There was no difference in prevalence of PE during ICU stay between UFH and enoxaparin treatment groups, respectively (propensity score adjusted RR 0.76; 95% CI, 0.44–1.30, p = 0.31). No significant differences in location and severity of pulmonary embolism between the two groups were detected (propensity score adjusted RR 0.84; 95% CI, 0.22–3.22, p = 0.80 [saddle or main], RR 2.51; 95% CI, 0.31–20.37, p = 0.39 [interlobar], RR 1.08; 95% CI, 0.40–2.94, 0.88 [lobar], RR 0.83; 95% CI, 0.4–1.71, p = 0.61 [segmental], RR 0.68; 95% CI, 0.31–1.50, p = 0.34 [sub-segmental]), right heart strain (propensity score adjusted RR 0.63; 95% CI, 0.19–2.13, p = 0.46). (Table 3).

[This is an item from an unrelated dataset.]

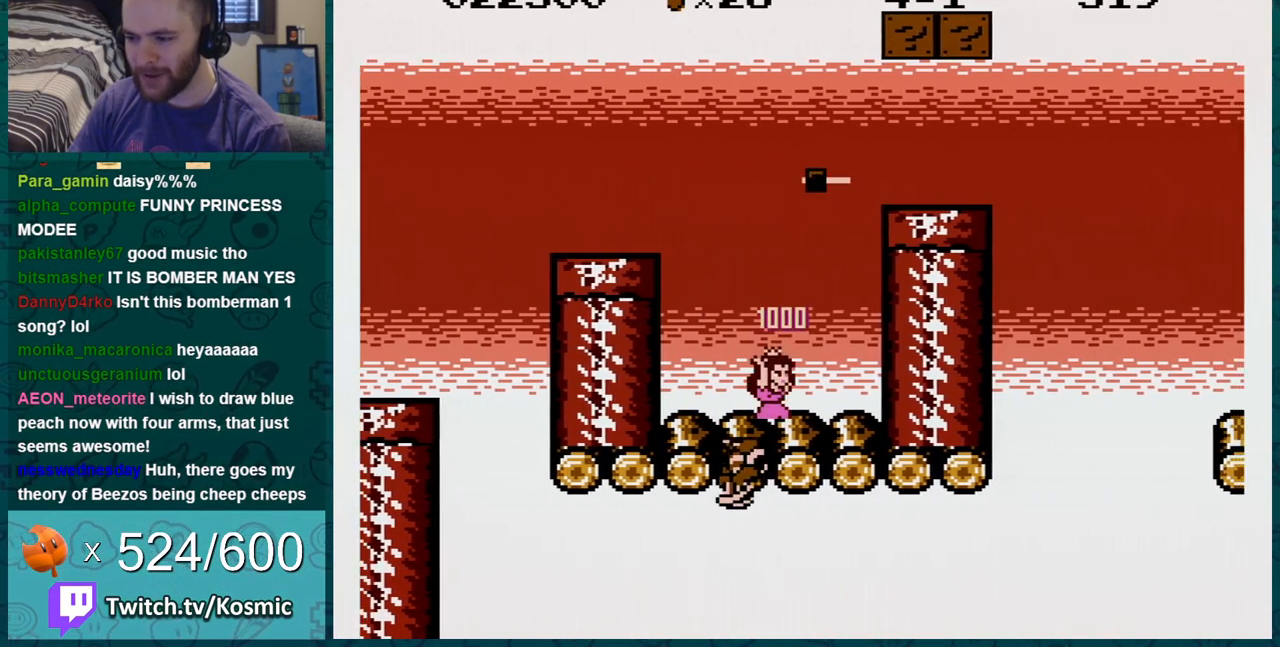
{"buttons": ["A", "B", "DPAD_RIGHT"], "events": [[217, "A", "down"]]}
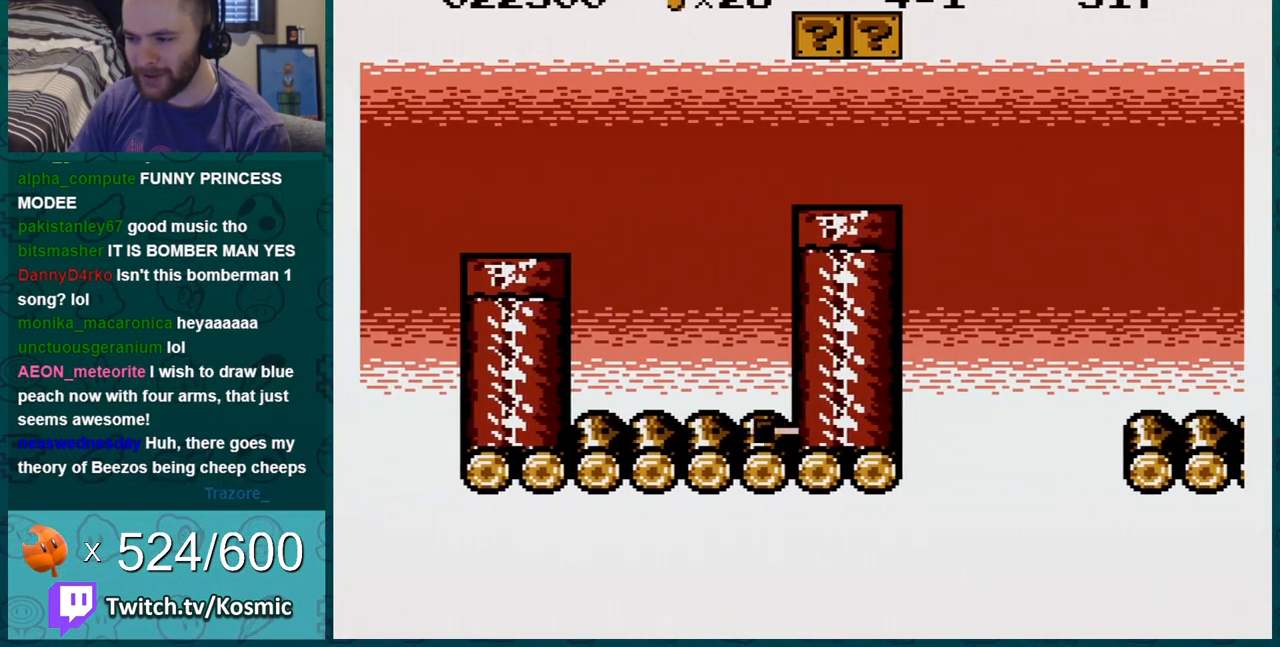
{"buttons": ["B", "DPAD_LEFT"], "events": [[300, "DPAD_RIGHT", "up"], [334, "A", "up"], [334, "DPAD_LEFT", "down"]]}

Figure 3 shows Kaplan–Meier curves for the overall survival probabilities of the matched unfractionated heparin and enoxaparin cohorts. UFH was associated with higher rate of mortality, (HR 2.04; 95% CI, 1.13–3.70, p = 0.019). Hospital and intensive care unit stay was similar between the two groups.
Discussion
The primary outcome was to compare the prevalence of DVT and PE between the two groups, and we did not see any difference. Nor was there a difference in the location, severity, time of diagnosis, or initiation of DVT prophylaxis. However, our secondary outcome of interest was mortality difference between the two drugs. The unfractionated heparin was associated with a higher rate of mortality compared to enoxaparin after controlling for potential confounders using propensity-matched analysis.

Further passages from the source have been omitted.